Jason Lawrance: Judge calls for dating sites to increase security after jailing Match.com rapist
Match.com failed to remove attacker’s profiles despite victims’ warnings
A judge has called for dating sites to increase their security after jailing a man for life over the “trail of terror and agony” he left by raping several women he had met online.
Four of Jason Lawrance’s seven victims reported concerns to the dating website Match.com – including one who called him a “dangerous sexual predator” – but the company failed to remove the profiles he used to meet them and did not contact the police. After the complaints, the 50-year-old property developer went on to rape three other women.
Sentencing him to life in prison with a minimum term of 12-and-a-half years, Judge Gregory Dickinson QC suggested that a “system of automatic referral” to the police could be set up to deal with reports of violence on such websites.
However, a source at Match.com claimed that they were not legally allowed to pass on information about potential rapists to the police because it would breach the privacy rights of the person making the complaint and leave them open to being sued for defamation.
A spokesperson for Match said: “We would like to be able to report crimes to the police, but as things stand our understanding is that UK law makes it defamatory for a third-party like Match to report individuals based on complaints by other users. In all crimes, reports need to be made by those in a position to bring charges. Since we would not be a witness to the crimes, we would not be in a position to press charges. We work very closely with the police whenever there’s an opportunity as we have done in this case.”
The source suggested that new legislation was required to address the judge’s concerns. But yesterday, the Government did not appear to be looking at the issue, with spokespeople for different departments referring requests for comment to one another.

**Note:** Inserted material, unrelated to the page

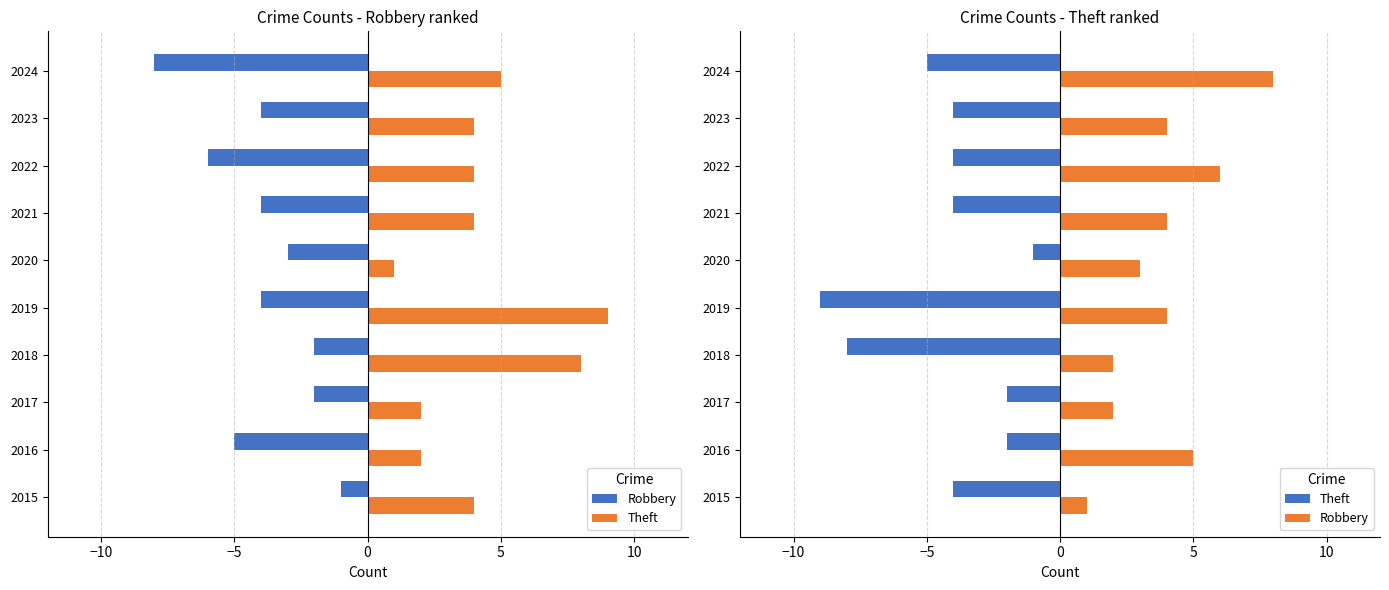

Rank the series by their average value, from lowest to highest.

Theft, Robbery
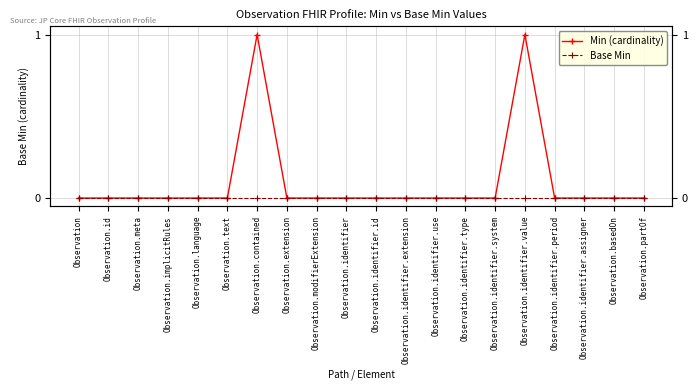

Between Observation.identifier.period and Observation.identifier.use, which is larger?

Observation.identifier.period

Lawrence, a brutal thug from Liphook in Hampshire who was known for violence from his school days, appeared outwardly respectable as a former company director in the construction and property trade. But he used Match.com to seek out vulnerable, petite women to indulge his desires for violent sex, whether they consented or not. He continued to do so even after marrying a woman he met online.
He raped a woman in her home in Buxton, Derbyshire, in November 2013 as she “screamed hysterically”.
He later sent a text apologising for “hurting her” and saying: “When you were crying out for me to stop, I couldn’t, I’m so mad at myself xxx.” In the same year he tried to rape a woman at her home in Spalding, Lincolnshire, then sent her a text the next day saying “Boo! Xx”.
On 2 March a jury found him guilty of five counts of rape, one of sexual assault and an attempted rape.
Judge Dickinson spelled out the need for action to prevent similar serial rapists using internet dating sites in this way.
“The seriousness of this case provides both the need and opportunity to learn something and to take steps to increase protection for others in the future,” he said.
The judge told the court that no one person or organisation had been in a position to “join the dots” or have an overview of the complaints made to the website.
“It does seem to me that, in this age of easy access to data and records, there should be a system that allows one authority to be a central point of contact for any complaint of this nature... consideration should be given to a system of automatic referral to the police or some other central agency of any complaint that is made,” he said.
Match.com said in a statement that it agreed with the judge that the case was “an opportunity... to learn and take steps to protect users”.
It said it had improved its procedures and had introduced “a zero-tolerance policy for reports of serious offences”. It has also been working closely with a personal safety charity, the Suzy Lamplugh Trust.